3) Viva La Mexico? – Mexico continues to be one of our favorite places to hide out in EM within the context of our #UnderweightEM and Dollar #Bottoming? investment themes – the both of which have picked up steam of late. This morning’s decelerating inflation data for the month of March was confirming of both the trend lower in headline and core CPI, as well as our #Quad1 forecast for Q1. Furthermore, we see this persisting through Q3 of 2018. It is in this backdrop that Mexico (EWW; +5.9%) is outperforming all other major emerging markets indices in the YTD: EEM flat YTD; Brazil (EWZ; +3.8%); China (FXI; +0.8%); India (INDA; -4.2%); Indonesia (INDO; -5.2%); South Africa (EZA; -4.4%); South Korea (EWY; -1.4%); Russia (RSX; -5.9%); Taiwan (EWT; +4.2%); and Turkey (TUR; -8.0%).

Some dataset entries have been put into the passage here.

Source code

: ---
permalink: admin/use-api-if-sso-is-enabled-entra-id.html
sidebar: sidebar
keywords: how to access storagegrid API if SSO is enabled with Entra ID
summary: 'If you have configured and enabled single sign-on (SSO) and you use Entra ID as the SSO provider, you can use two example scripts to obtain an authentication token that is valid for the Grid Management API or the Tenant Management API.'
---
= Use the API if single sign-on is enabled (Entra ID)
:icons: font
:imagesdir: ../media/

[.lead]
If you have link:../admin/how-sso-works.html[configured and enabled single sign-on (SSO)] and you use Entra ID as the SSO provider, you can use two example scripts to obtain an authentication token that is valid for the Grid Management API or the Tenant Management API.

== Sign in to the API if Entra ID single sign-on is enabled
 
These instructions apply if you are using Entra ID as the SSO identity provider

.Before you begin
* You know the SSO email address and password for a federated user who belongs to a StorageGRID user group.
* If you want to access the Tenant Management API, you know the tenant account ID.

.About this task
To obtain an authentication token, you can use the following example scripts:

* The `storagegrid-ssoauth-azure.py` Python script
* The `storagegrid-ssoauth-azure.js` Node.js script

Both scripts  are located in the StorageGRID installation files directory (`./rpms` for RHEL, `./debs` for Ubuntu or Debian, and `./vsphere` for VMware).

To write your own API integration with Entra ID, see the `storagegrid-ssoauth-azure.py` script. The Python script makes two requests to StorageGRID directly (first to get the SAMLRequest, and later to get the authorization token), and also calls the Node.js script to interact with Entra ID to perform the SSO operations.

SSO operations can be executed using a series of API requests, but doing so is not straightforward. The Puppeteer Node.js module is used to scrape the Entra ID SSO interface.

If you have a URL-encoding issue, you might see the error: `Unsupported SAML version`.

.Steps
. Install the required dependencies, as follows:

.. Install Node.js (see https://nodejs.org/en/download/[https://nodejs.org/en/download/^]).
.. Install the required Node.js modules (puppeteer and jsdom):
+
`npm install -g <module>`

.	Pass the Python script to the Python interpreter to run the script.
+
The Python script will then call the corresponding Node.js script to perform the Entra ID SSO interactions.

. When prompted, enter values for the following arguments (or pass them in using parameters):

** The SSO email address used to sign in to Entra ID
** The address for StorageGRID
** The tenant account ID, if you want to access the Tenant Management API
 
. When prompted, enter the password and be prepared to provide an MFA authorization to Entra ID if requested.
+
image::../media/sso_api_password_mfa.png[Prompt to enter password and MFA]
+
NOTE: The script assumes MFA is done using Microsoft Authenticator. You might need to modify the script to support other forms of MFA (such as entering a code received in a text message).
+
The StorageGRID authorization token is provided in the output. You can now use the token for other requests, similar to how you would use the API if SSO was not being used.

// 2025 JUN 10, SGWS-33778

A much improves valuation picture for Mexican equities, paired with a possible turn in the cycle and bullish setup for the Peso make for an interesting contrarian opportunity.
Investors thinking about Mexican equities can probably thank Trump for putting them on sale, as valuations have dropped from expensive to more neutral levels. In the process Mexican equity ETF AUM in the US has dropped to a 10 year low on an implied allocation basis.
One thing to look for when I see valuations fall is for some sort of improvement or bottoming out in the economic cycle after a period of slowdown. In this case, you can see the OECD composite leading indicator has dropped substantially, and you could argue on the monetary policy rate there is a certain component of ‘dry powder’, So it is starting to look like an interesting set up here.
Final thought on this topic is the currency (often times, particularly with emerging markets, if you buy the equities you’re often also buying the currency due to lack of attractive hedging options). And from a quick glance at valuation vs PPP and the sentiment indicator (combines implied volatility and futures positioning), the currency adds to the value case.
Geopolitics is obviously a big issue, but I would consider that 2-way risk. There’s every possibility that NAFTA comes back from the brink ( probably the key risk on that front). And if you add to that a softening in the monetary policy stance or improvement in the economic cycle picture it could help trigger a re-rating in valuations.
A much-improved Valuation picture for Mexican equities, paired with a possible turn in the cycle and bullish setup for the Peso make for an interesting contrarian opportunity.